Domanda di: Dr. Alighieri Sala | Ultimo aggiornamento: 10 febbraio 2026 Valutazione: 4.4/5
(26 voti)
La residenza si può prendere nel luogo in cui si ha la dimora abituale (abitazione di proprietà, in affitto o in comodato) presentando apposita dichiarazione al Comune. È possibile stabilirla anche in via fittizia per persone senza dimora o presso enti, ed è gestibile online tramite l'Anagrafe Nazionale (ANPR).
Dove si può mettere la residenza se non si ha una casa?
Se non hai una casa, puoi mettere la residenza tramite la residenza fittizia (o "senza fissa dimora") eleggendo domicilio presso associazioni, parrocchie, centri di accoglienza, o un indirizzo di fantasia ("via fittizia") fornito dal Comune, ma la soluzione più diretta è chiedere la residenza presso parenti/amici, dichiarando un domicilio stabile, poiché la residenza anagrafica è un diritto fondamentale e il Comune deve iscriverti se dimostri un legame stabile con il territorio.

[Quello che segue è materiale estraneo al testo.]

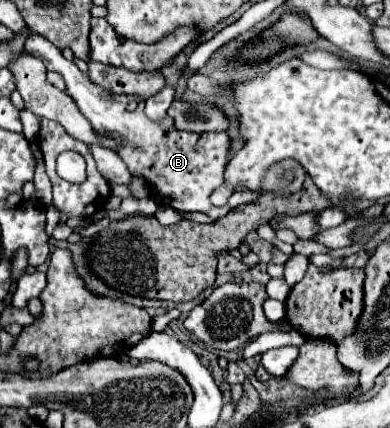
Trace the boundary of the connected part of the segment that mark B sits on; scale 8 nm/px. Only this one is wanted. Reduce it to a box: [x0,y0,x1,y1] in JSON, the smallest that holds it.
[26,33,260,219]

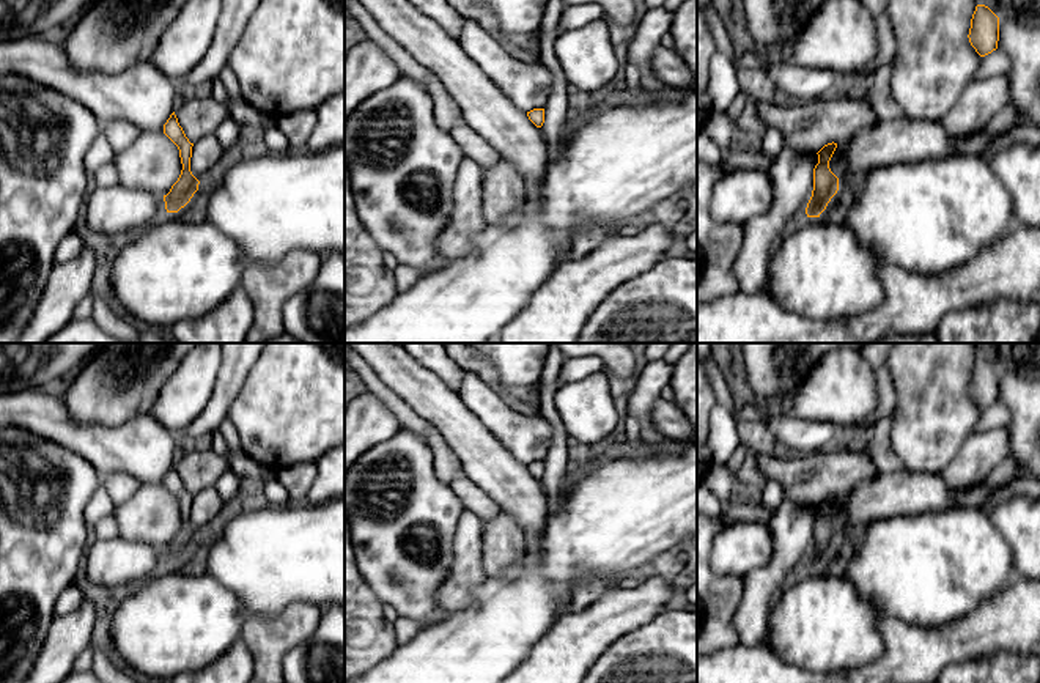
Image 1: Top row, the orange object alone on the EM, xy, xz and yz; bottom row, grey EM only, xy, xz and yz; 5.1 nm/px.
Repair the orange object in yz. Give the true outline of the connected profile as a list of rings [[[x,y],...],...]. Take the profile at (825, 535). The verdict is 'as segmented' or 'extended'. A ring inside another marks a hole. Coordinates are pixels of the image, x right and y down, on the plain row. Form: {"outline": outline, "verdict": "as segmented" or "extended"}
{"outline": [[[837,496],[824,497],[818,507],[818,516],[813,521],[813,543],[807,556],[807,570],[820,570],[831,551],[839,543],[839,530],[831,524],[829,513],[837,500]]], "verdict": "as segmented"}

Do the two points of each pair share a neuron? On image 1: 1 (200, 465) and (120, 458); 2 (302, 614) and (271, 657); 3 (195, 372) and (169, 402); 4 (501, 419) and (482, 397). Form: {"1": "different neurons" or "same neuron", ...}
{"1": "different neurons", "2": "same neuron", "3": "same neuron", "4": "same neuron"}

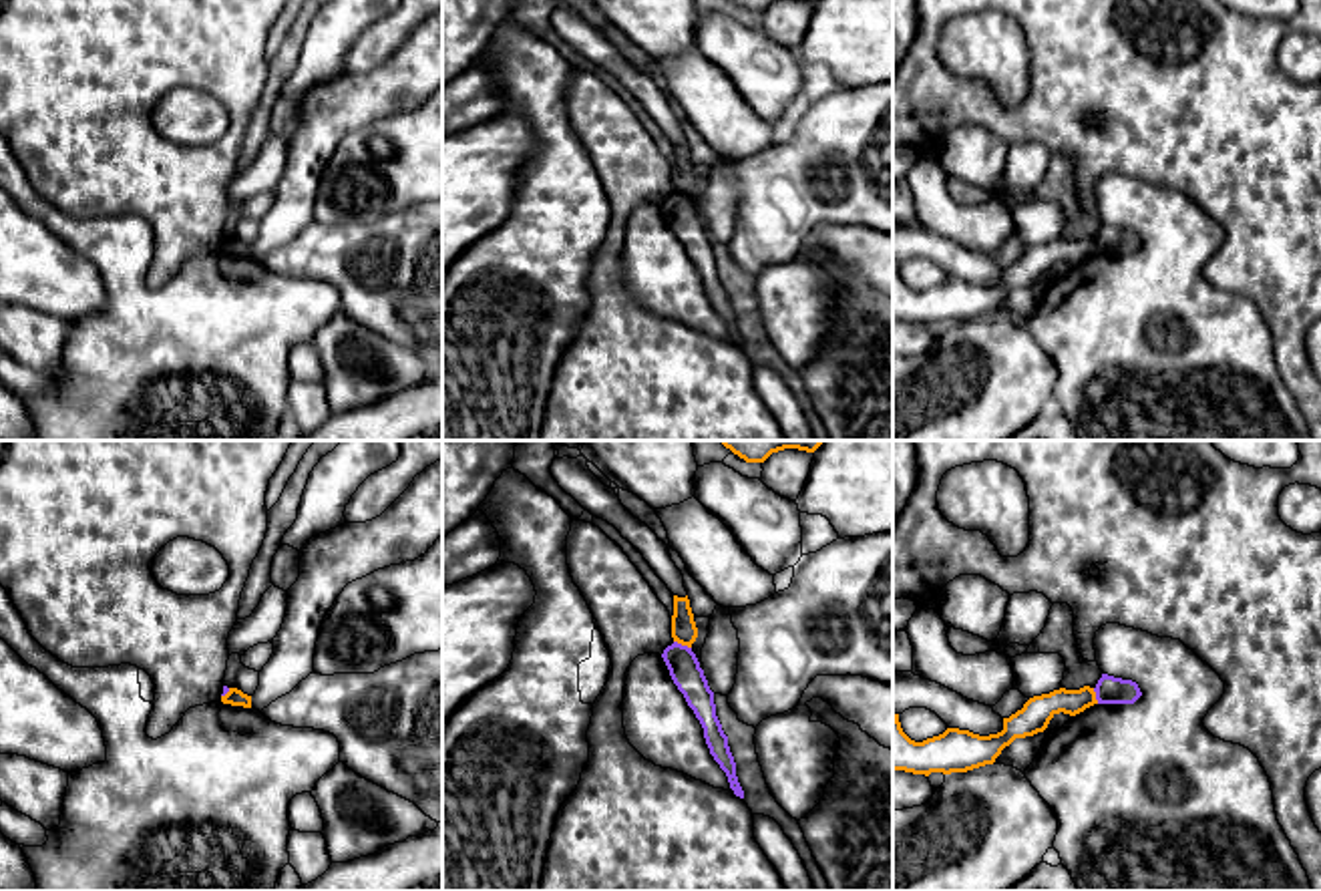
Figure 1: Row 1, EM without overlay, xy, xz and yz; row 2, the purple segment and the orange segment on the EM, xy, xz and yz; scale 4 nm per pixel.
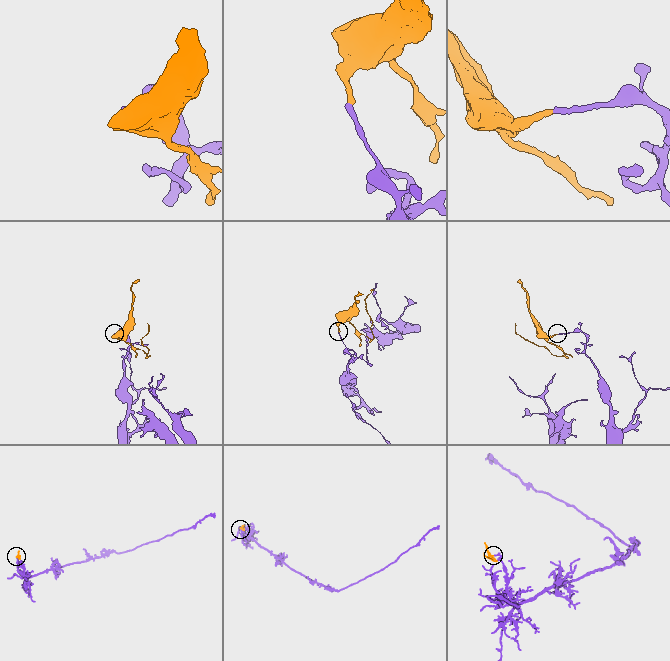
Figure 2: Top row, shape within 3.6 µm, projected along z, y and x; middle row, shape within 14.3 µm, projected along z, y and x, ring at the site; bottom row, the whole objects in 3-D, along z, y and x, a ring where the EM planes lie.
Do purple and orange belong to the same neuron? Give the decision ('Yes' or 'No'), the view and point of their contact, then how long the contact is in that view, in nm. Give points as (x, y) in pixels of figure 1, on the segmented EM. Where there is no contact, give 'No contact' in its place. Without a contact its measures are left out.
No. Touches purple at xz (680, 644). Shared border 80 nm

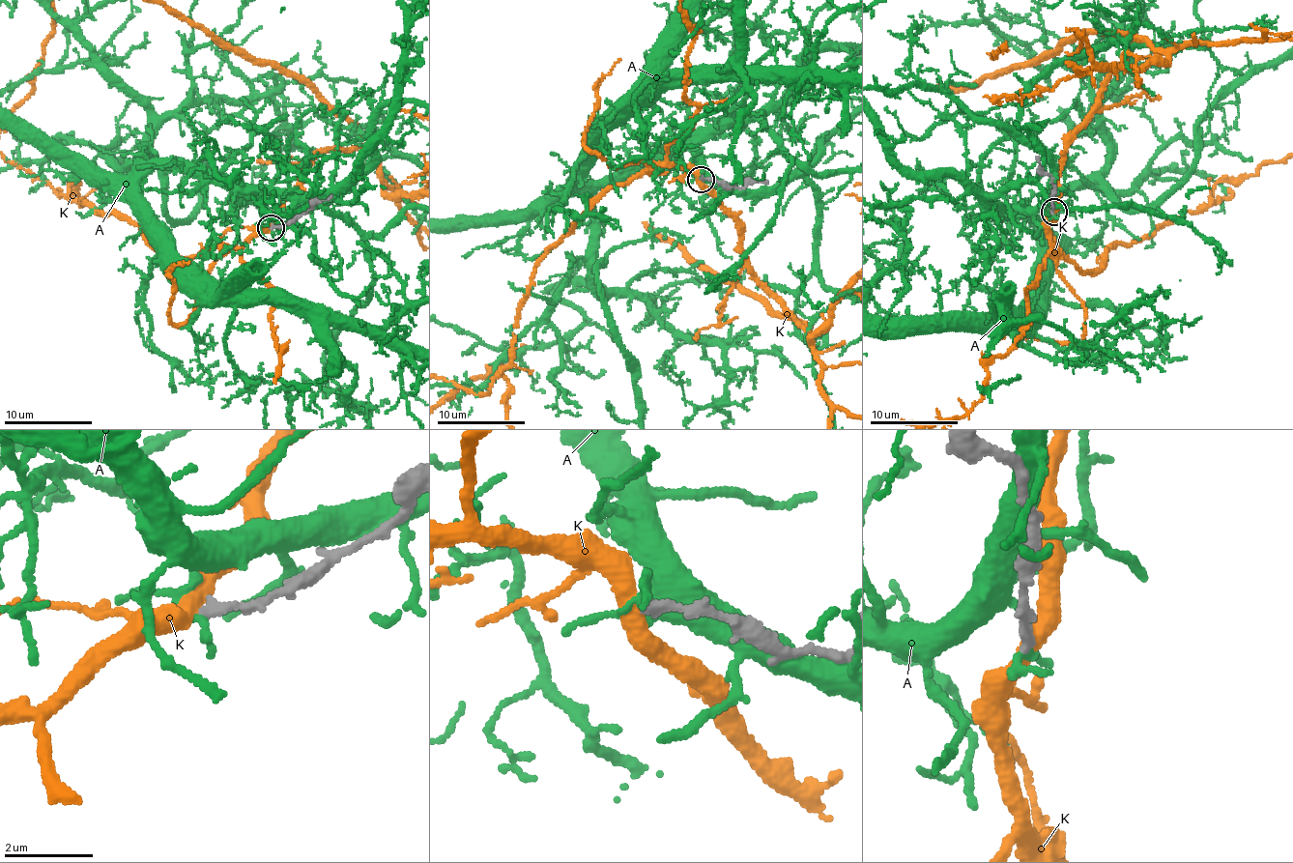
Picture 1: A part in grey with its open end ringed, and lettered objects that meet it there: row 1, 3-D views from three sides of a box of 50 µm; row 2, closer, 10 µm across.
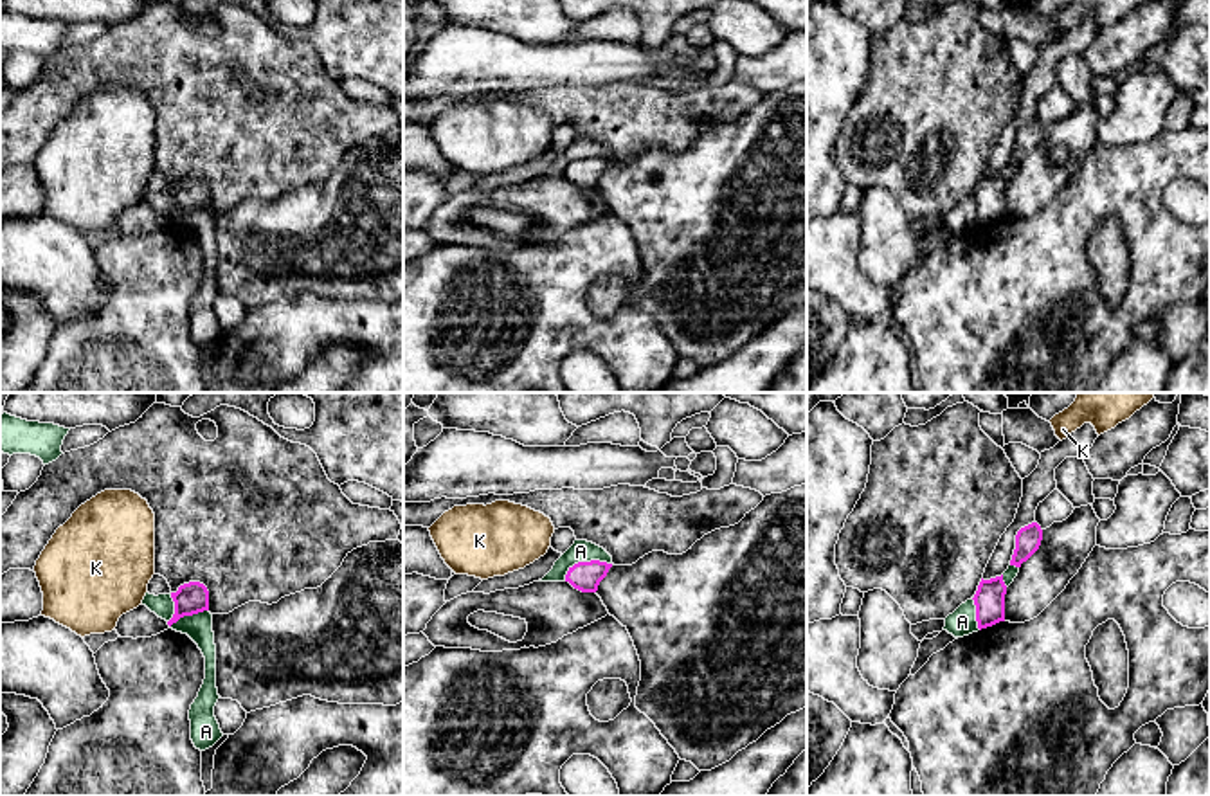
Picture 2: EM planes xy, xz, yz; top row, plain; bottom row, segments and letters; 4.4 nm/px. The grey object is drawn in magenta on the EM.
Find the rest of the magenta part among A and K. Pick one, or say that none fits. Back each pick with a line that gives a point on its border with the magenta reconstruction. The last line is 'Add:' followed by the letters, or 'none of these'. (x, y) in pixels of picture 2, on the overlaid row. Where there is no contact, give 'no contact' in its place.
Add: none of these

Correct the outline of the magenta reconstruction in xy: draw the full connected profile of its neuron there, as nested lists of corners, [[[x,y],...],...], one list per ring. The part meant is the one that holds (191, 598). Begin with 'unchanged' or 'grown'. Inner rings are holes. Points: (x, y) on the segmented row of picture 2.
unchanged; [[[189,582],[180,585],[176,592],[171,592],[171,598],[175,602],[175,614],[167,621],[169,627],[184,616],[209,611],[209,591],[200,582]]]

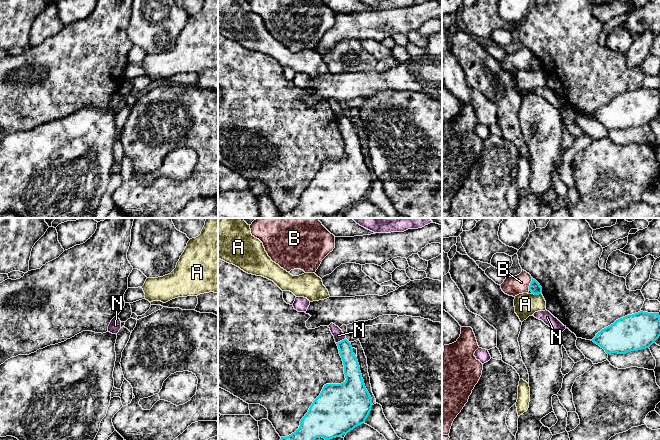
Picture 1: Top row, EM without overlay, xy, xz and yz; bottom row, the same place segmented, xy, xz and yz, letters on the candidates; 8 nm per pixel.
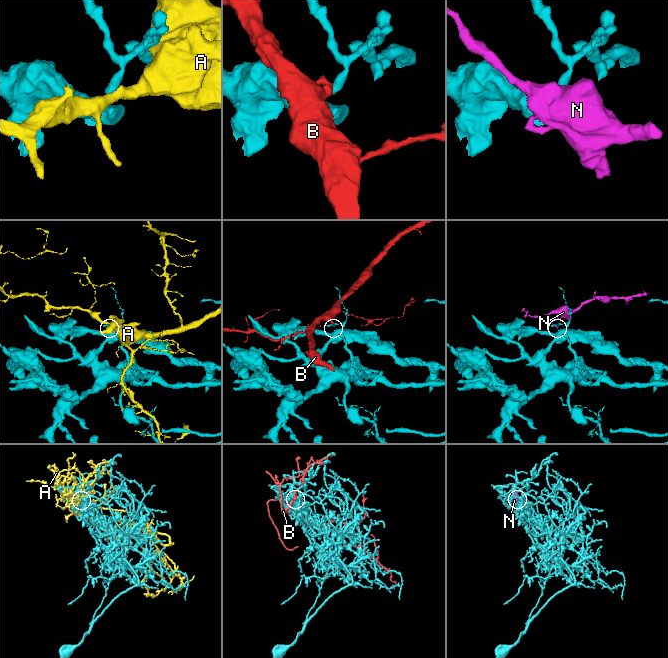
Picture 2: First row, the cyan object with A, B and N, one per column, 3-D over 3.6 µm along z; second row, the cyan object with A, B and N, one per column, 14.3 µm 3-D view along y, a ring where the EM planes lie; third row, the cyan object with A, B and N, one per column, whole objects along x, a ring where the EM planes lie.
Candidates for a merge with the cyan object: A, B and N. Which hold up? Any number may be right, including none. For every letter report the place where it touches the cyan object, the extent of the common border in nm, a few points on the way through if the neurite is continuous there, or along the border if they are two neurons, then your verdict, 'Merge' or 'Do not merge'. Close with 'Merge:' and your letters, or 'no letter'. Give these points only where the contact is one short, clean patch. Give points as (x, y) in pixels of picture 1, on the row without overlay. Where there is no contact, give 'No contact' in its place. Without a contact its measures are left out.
A: Touches cyan at yz (537, 70). Shared border 60 nm. Do not merge
B: Touches cyan at yz (530, 60). Shared border 110 nm. Do not merge
N: Touches cyan at xz (340, 117). Shared border 90 nm. Boundary: xz (345, 114), (336, 119). Do not merge
Merge: no letter

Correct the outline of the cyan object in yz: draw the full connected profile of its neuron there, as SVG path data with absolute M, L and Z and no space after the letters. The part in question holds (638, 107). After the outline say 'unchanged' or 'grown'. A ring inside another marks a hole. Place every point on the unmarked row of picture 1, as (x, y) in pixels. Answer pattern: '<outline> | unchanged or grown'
M640 87L616 96L591 116L607 130L626 130L649 124L660 112L659 89Z | unchanged

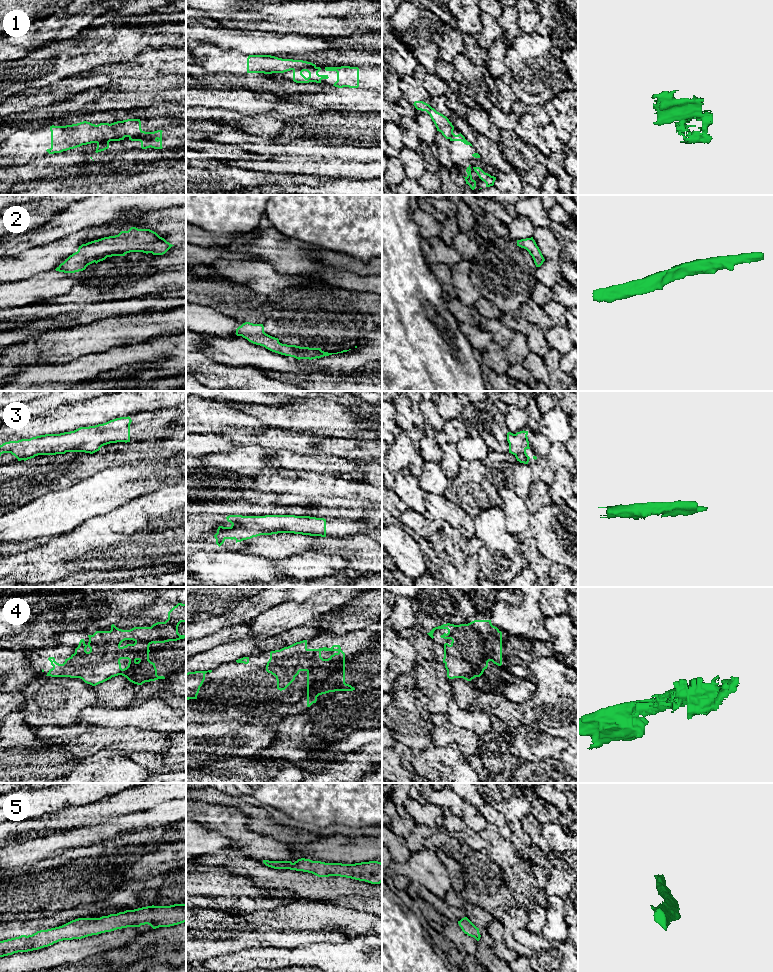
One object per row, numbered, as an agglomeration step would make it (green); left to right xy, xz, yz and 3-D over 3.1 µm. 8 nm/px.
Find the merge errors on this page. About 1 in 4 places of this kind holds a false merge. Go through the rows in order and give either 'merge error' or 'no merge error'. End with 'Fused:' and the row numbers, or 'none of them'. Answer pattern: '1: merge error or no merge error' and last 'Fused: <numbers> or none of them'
1: merge error
2: no merge error
3: no merge error
4: no merge error
5: no merge error
Fused: 1

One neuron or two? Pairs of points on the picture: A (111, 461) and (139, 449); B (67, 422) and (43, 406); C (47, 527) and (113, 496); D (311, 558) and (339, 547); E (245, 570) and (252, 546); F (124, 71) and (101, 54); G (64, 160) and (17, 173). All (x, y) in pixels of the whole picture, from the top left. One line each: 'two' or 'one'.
A: one
B: two
C: one
D: two
E: two
F: two
G: one

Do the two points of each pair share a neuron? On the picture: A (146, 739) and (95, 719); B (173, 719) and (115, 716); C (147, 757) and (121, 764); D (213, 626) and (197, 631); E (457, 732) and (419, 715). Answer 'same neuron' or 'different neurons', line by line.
A: different neurons
B: same neuron
C: different neurons
D: same neuron
E: same neuron

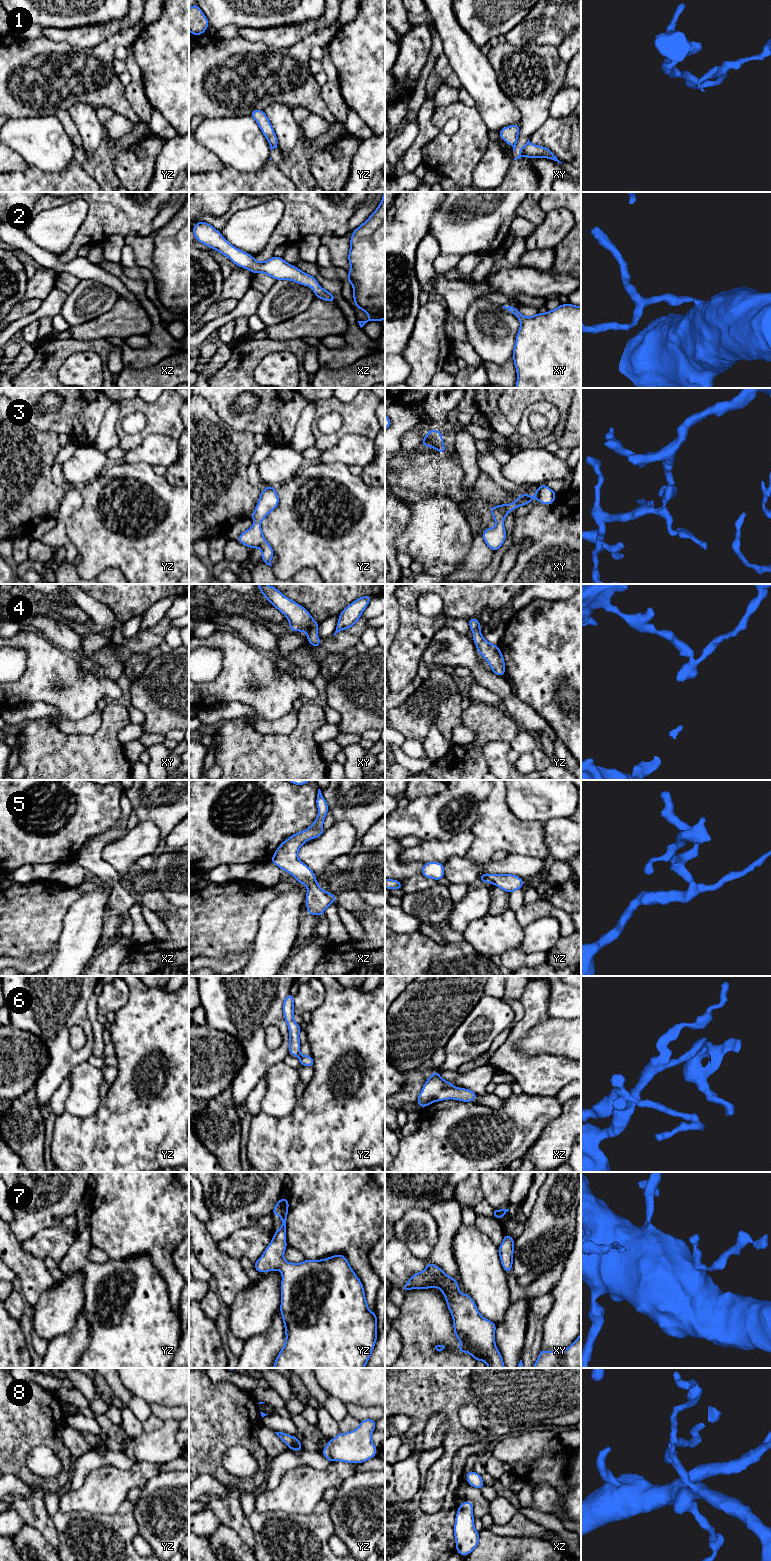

L'iscrizione alla anagrafe comunale è un diritto soggettivo
stabilire la residenza nel luogo del proprio domicilio ovvero nel Comune in cui la persona vive di fatto e, in mancanza di questo, nel Comune di nascita (DPR. 223 del 30.05.1989)
Una delle domande più comuni è se sia possibile stabilire la residenza in una casa a cui è stata negata l'abitabilità. La risposta dipende dalle normative locali, ma in generale, è difficile ottenere la residenza senza il certificato di abitabilità.